National Repository of Grey Literature 4 records found  Search took 0.01 seconds. 
The relationship of True Money Supply to the standard and alternative economic indicatators in the Czech republic
Lukáš, Matěj ; Svoboda, Miroslav (advisor) ; Šťastný, Daniel (referee)
The goal of this thesis is to test, whether the Austrian school monetary aggregate - True money supply (TMS) reaches a better mutual relationship with national income and inflation than the aggregate M2 used by the mainstream economics. The purpose of this test is the fact that according to the austrian economists TMS is supposed to be based on a coherent theoretical background, whereas M2 was created by using statistical methods. In order to reach a coherent comparison, monetary aggregates were tested not only with the standard aggregates -- GDP and CPI representing inflation, but also with the alternative aggregates coming from the theory of the Austrian school -- Gross Domestic Output and Composite Price Index. These aggregates were analyzed by the correlation, regressive and vector autoregressive analysis (VAR models). The results did not show a better relationship between TMS and the remaining macro-aggregates. However, the theoretical background of a indicator is crucial for the austrian economists, that is why this test does not prove any impropriety of the indicator but only it's worse practical utility.
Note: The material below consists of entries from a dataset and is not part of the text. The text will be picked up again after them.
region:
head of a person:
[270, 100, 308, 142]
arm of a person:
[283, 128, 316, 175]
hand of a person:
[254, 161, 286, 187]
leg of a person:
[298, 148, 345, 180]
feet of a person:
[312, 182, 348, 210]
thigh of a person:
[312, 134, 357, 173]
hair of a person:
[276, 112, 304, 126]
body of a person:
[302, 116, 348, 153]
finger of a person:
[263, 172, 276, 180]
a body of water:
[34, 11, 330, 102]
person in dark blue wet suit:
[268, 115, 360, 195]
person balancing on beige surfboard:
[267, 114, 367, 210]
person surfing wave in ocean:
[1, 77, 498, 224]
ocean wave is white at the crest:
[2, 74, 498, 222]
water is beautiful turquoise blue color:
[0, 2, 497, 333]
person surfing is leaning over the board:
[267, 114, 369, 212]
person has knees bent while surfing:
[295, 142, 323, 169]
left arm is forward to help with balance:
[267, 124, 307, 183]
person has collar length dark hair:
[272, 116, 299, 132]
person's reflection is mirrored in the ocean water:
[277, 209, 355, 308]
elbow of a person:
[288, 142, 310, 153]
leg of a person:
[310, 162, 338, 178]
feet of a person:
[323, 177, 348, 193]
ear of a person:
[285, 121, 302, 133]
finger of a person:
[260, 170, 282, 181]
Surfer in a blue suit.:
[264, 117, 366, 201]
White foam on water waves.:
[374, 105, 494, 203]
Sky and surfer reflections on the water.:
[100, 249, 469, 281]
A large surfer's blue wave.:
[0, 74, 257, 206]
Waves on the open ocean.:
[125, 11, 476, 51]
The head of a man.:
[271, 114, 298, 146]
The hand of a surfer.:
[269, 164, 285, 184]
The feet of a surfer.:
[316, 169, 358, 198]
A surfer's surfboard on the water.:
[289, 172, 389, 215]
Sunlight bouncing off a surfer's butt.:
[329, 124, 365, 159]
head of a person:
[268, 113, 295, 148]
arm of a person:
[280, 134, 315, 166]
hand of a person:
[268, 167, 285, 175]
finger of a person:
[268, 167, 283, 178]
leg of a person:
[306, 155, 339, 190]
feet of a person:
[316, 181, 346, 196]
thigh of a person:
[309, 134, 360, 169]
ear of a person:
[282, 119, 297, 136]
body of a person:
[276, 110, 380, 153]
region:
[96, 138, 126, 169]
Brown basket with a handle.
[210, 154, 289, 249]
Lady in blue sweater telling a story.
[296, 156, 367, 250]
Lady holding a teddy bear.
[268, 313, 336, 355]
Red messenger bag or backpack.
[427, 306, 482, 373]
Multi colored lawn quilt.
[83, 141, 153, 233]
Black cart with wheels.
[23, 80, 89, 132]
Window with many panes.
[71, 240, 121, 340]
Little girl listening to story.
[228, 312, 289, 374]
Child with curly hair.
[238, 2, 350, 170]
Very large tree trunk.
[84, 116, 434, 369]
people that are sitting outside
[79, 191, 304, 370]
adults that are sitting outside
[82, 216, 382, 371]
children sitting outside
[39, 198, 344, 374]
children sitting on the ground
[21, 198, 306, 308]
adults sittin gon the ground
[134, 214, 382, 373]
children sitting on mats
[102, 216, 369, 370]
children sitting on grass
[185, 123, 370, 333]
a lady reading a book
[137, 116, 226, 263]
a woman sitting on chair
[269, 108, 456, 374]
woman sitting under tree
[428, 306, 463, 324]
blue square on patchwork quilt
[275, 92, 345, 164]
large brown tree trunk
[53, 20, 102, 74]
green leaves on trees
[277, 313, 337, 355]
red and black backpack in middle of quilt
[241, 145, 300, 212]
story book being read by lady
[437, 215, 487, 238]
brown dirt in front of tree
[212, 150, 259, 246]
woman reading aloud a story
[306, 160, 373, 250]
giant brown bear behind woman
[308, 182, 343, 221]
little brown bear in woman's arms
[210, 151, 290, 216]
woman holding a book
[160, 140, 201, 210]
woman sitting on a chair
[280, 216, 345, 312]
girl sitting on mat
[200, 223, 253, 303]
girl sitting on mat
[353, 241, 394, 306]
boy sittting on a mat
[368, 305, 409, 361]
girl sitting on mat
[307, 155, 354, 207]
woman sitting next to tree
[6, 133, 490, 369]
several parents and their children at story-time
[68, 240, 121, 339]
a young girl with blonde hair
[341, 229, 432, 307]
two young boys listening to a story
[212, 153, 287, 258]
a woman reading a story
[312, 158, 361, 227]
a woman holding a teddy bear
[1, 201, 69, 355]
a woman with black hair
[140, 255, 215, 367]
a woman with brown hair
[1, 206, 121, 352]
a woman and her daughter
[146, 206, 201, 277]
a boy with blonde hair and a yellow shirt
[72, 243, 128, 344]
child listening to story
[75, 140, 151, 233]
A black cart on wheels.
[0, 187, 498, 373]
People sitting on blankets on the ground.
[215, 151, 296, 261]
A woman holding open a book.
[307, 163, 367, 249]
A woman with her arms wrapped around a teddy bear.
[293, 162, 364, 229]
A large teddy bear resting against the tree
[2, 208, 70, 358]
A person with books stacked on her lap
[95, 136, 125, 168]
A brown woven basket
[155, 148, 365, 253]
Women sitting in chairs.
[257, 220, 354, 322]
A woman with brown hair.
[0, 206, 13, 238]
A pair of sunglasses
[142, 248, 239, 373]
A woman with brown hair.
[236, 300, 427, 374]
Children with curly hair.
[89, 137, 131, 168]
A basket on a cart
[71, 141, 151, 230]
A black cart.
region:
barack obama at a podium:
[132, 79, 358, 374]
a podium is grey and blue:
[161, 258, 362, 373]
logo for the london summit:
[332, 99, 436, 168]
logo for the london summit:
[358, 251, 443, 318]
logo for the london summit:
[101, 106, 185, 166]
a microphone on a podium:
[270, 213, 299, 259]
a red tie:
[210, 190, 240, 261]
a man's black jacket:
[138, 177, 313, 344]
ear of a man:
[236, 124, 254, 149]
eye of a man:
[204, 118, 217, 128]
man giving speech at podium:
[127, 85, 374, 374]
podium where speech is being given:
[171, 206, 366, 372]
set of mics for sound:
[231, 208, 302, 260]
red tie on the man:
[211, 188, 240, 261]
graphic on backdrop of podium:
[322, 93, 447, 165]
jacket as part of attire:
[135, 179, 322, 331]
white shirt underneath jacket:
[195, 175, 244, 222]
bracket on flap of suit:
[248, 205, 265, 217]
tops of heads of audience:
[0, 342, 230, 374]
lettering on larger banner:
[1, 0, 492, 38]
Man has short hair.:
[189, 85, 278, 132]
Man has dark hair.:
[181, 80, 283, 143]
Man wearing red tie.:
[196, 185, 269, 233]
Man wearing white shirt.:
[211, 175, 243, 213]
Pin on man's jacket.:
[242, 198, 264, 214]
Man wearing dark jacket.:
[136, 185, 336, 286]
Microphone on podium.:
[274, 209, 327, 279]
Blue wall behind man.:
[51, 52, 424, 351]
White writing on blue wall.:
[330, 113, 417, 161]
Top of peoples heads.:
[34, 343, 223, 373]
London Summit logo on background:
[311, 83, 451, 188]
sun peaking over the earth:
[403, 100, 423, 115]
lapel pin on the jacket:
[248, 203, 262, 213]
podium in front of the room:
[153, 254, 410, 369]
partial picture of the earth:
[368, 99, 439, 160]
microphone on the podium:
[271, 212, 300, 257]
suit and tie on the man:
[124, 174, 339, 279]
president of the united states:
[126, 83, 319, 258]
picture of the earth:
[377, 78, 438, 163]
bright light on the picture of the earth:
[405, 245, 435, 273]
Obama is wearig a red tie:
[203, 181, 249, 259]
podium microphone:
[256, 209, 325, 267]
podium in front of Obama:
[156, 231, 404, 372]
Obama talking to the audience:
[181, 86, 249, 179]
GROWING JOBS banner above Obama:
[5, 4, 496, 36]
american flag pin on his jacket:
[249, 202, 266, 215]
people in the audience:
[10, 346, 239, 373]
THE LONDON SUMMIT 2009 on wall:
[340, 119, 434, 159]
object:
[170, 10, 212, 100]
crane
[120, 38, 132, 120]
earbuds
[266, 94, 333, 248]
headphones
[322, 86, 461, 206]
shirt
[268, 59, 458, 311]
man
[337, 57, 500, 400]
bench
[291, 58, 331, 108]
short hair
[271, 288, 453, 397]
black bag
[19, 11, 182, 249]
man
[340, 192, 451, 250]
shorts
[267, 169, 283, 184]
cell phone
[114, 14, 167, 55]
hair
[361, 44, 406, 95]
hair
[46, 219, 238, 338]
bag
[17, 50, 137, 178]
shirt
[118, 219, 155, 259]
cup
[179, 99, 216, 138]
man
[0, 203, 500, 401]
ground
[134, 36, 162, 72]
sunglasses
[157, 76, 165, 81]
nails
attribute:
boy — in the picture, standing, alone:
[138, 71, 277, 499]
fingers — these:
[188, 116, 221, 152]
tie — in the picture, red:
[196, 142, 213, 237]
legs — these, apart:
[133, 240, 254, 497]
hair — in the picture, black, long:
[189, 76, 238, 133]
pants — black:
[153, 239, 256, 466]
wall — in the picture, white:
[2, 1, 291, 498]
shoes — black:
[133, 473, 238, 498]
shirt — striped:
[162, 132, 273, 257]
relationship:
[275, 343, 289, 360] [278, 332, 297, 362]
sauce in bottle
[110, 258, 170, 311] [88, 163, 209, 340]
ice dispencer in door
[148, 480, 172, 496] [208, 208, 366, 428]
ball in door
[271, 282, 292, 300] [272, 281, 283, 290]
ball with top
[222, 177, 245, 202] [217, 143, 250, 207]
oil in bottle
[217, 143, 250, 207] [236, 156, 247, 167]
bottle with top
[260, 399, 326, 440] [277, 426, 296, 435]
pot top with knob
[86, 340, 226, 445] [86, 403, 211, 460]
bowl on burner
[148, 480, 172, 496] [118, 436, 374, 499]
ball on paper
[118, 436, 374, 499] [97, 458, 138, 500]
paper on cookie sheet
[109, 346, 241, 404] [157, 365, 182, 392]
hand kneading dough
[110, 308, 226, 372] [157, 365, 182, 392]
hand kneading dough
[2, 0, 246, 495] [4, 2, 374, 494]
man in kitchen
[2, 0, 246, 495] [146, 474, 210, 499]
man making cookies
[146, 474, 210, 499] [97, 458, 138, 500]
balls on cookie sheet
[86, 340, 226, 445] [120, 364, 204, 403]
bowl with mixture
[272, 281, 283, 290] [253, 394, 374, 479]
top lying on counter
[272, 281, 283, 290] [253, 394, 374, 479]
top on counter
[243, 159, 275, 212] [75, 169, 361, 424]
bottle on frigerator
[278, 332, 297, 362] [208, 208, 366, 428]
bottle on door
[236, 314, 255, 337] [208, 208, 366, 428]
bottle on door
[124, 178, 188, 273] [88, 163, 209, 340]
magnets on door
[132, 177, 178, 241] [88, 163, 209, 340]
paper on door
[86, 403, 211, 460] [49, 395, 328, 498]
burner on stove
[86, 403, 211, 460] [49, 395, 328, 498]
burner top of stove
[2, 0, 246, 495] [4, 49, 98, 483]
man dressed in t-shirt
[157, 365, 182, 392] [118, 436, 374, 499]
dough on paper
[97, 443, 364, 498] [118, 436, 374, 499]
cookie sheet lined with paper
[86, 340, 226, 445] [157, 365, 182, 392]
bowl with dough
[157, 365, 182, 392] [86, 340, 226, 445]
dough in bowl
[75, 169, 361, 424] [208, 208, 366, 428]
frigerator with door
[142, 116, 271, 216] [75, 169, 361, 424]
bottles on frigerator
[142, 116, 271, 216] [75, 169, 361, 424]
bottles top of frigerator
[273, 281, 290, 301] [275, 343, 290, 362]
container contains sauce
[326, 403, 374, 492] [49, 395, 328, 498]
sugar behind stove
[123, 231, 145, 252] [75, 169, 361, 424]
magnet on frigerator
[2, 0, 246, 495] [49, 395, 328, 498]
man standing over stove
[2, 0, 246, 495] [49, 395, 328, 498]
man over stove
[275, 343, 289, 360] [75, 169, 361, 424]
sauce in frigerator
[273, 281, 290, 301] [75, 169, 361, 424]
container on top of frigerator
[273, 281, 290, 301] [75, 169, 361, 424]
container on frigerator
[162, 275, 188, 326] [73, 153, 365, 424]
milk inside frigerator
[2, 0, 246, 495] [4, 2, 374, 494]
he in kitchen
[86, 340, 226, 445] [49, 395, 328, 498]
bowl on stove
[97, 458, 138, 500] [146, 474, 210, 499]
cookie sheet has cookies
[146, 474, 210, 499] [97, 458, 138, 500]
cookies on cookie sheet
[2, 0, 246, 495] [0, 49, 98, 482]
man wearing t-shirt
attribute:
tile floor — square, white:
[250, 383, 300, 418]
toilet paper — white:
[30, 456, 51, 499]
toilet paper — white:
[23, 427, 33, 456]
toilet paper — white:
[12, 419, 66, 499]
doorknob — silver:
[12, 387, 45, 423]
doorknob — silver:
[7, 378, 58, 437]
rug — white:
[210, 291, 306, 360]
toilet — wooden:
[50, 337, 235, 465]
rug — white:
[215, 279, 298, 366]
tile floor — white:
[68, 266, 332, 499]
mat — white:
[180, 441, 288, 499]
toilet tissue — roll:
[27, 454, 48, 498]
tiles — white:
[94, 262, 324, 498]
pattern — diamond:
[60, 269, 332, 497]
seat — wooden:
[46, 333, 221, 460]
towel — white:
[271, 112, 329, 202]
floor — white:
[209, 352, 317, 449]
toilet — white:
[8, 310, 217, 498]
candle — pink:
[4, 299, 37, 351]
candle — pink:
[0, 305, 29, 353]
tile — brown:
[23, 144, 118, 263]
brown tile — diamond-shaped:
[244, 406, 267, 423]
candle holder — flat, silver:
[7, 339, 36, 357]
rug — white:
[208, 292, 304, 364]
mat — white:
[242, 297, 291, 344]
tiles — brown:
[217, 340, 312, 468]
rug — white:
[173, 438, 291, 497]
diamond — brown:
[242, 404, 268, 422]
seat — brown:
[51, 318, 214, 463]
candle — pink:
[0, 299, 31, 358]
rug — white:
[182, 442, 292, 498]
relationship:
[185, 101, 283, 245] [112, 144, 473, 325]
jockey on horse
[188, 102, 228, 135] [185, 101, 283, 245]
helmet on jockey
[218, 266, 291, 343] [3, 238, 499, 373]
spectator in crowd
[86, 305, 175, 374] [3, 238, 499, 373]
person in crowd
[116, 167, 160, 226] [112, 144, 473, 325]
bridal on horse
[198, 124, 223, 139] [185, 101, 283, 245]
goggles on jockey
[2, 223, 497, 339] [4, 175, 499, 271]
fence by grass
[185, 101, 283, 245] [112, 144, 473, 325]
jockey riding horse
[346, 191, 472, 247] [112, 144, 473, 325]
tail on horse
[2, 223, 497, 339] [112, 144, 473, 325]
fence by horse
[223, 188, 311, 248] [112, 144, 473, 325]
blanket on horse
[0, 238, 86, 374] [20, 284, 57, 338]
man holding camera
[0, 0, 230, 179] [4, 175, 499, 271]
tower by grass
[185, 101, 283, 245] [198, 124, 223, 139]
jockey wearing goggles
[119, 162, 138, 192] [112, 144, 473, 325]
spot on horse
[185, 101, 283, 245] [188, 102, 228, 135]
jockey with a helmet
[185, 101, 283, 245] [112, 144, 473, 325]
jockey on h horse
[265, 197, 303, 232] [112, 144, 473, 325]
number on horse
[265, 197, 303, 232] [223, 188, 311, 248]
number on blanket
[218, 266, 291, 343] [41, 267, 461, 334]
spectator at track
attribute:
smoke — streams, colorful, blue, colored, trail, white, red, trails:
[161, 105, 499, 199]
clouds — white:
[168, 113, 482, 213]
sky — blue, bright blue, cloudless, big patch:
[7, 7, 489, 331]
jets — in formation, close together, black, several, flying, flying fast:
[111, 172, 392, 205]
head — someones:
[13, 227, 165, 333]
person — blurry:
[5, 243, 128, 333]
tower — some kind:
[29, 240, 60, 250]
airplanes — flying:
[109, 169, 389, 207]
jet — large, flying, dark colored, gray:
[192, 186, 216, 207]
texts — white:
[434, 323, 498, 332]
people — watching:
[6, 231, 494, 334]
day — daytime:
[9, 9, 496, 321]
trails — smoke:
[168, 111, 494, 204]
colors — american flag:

How True is the True Money Supply?
Vostal, Ondřej ; Svoboda, Miroslav (advisor) ; Hurník, Jaromír (referee)
The Austrian economists hold that the so called true money supply is theoreticaly superior to the classical M1, M2 and M3. Using the data from the Czech Republic I verify in my thesis whether it really could be the case. The true money supply is the sum of the amount of cash and goods (cash equivalents) which could be redeemed during a period not exceeding the horizon specified at a fixed rate known in advance in cash. In addition, most market participants have to think that the amount of cash available for the purpose of such exchange is unlimited. Several true money supplies, that differ in the horizons of the included cash equivalents, are constructed based on the Czech National Bank (ČNB) data spanning the years from 2002 to 2012. For the comparison of the true money supplies and the M an elementary model is used based on the equation of exchange. The main finding is that the indicators don't considerably differ. Thus it seems that the true money supplies and M are practically the same. For all the indicators, however, the estimates of the coefficient of the model are significantly different from the quantitative theory of money predictions. That's why the results are to be interpreted with caution.
True Money Supply
Dufek, Michal ; Písař, Pavel (advisor) ; Czesaný, Slavoj (referee)
This thesis deals with the real money supply (True Money Supply). Monetary aggregates (M1, M2, M3) used in mainstream economics is that, in many respects inaccurate and therefore unsuitable. TMS monetary aggregates are preferable aggregates M1, M2, M3, because it counted some of the cash items twice, unlike M1, M2, M3, and therefore more accurately reflects the evolution in monetary economics. The aim of this work is based on established theory of money, count the real money supply (TMS1, TMS2) and investigate its characteristics and relationship with respect to selected economic indicators, which are: the monetary aggregate M2, the consumer price index (CPI), industrial producer price index (PPI), the discount rate, two-week repo rate, index of the Prague Stock Exchange (PX), the total volume of loans. Confrontation between TMS1 and TMS2 with selected economic indicators, can lead to a more accurate understanding of the causes of changes in the economy over the economic cycle. The theoretical part is to define the concept of money, creation, development, development of the banking system; commodity mode and paper (FIAT) money. The analytical part will try to uncover hidden phenomena and causal relationships between the real money supply and the development of the economy. The work is based on the methodology of the Austrian School of Economics, whose praxeologie seems to me the most because of its clarity and consistency. Without this theory, we could not understand the question: What else is money and what is not?
The Phenomenon of Deflation - Is It Really a Negative Effect?
Braunová, Veronika ; Munzi, Tomáš (advisor) ; Potužák, Pavel (referee)
The bachelor thesis investigates two divergences of opinion on the problem of deflation and tends to the side of Austrian economic school which deals with original conception. Deflation according to them means drastic decline of money supply or volume of expenditures in the economy. By disagreement with the modern concept of deflation are displaced the most famous myths connected with deflation (for example, increase in unemployment rate). Deflation is divided in several types, whereas in negative sense can be comprehended only one of them. Next is proved the inefficiency of implementing antideflationary policy which should fight against the deflation and restore inflation in economy. On the basis of research on deflation during The Great Depression was found to be deflation only a consequence of the crisis, not causation. As the causation was determined regulation of market during the period of the presidency of Hoover and Roosevelt. In conclusion new knowledge was used for the explanation of current financial crisis from which was indicted government and central banks.